* Problem details:
From the editorial on unruly airline passengers, copy word for word the passage starting with "Under the bill, passengers" and going on through "your best behavior.".
BEGIN Document text
Members of the Transport Workers Union hand out cards at Midway International Airport to raise awareness of assaults of airline employees.

Anthony Vazquez/Sun-Times

The holiday travel season is fast approaching, and we have one thing to say to unruly passengers who continue to make life miserable for flight attendants:

Cut it out, for heaven’s sake.

Last week, a small group of flight attendants held a press conference at Midway Airport to call attention to the ongoing problem of passengers who harass, curse out and sometimes even physically attack flight crews.

Rude and obnoxious in-flight behavior has been a problem since the pandemic began, so the Transport Workers Union, which represents flight attendants, is pressing its “Assault Won’t Fly” campaign for federal legislation to increase the penalties for abusive passengers.



“We have had flight attendants who have been hit, who have been grabbed to the point of bruising, some who’ve been followed off the aircraft and some who’ve been spirited away through the terminal because of threats,” said flight attendant Corliss King. “It needs to stop.”

No doubt. When adult passengers start to behave like toddlers, it’s not just annoying and potentially dangerous. It interferes with the duties of crew members, which is a violation of federal law, as the Federal Aviation Administration has pointed out.

The FAA rightly took a zero tolerance policy when unruly passenger reports began to soar after COVID-19 hit and angry fliers began lashing out at flight attendants for enforcing the federal mandate to wear a mask during flights and in airports. The FAA said unruly passengers would no longer receive a warning, but would instead be subject to immediate fines and, if warranted, prosecution.

There’s no longer a mask mandate for air travel, but if unruly passengers are still a problem, it’s time for Congress to consider the Protection from Abusive Passengers Act, introduced in April.

Under the bill, passengers convicted of assaulting a flight crew member aboard an aircraft could be placed on a commercial no-fly list managed by the Transportation Security Administration. The bill would also permanently ban abusive passengers from participating in the TSA PreCheck or Customs’ Global Entry programs.

Congress must weigh input from the airline industry as well as the airline workers unions before imposing a draconian no-fly list or permanent ban. But bad behavior must have consequences.

Meanwhile, if you’re flying this holiday season, be on your best behavior.
END Document text
BEGIN Information supplied
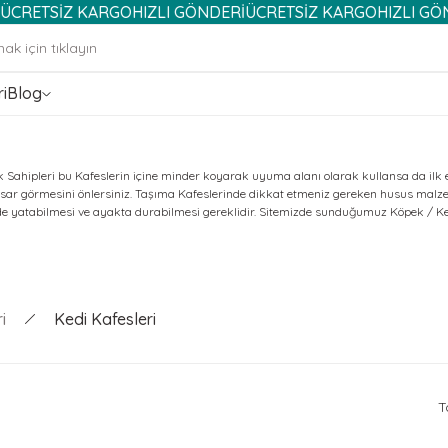
SİZ KARGO
HIZLI GÖNDERİ
ÜCRETSİZ KARGO
HIZLI GÖNDERİ
Ü
i
Blog
ek Sahipleri bu Kafeslerin içine minder koyarak uyuma alanı olarak kullansa da ilk
hasar görmesini önlersiniz. Taşıma Kafeslerinde dikkat etmeniz gereken husus mal
e yatabilmesi ve ayakta durabilmesi gereklidir. Sitemizde sunduğumuz Köpek / Ked
i
Kedi Kafesleri
T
END Information supplied
* Output:
Under the bill, passengers convicted of assaulting a flight crew member aboard an aircraft could be placed on a commercial no-fly list managed by the Transportation Security Administration. The bill would also permanently ban abusive passengers from participating in the TSA PreCheck or Customs’ Global Entry programs.

Congress must weigh input from the airline industry as well as the airline workers unions before imposing a draconian no-fly list or permanent ban. But bad behavior must have consequences.

Meanwhile, if you’re flying this holiday season, be on your best behavior.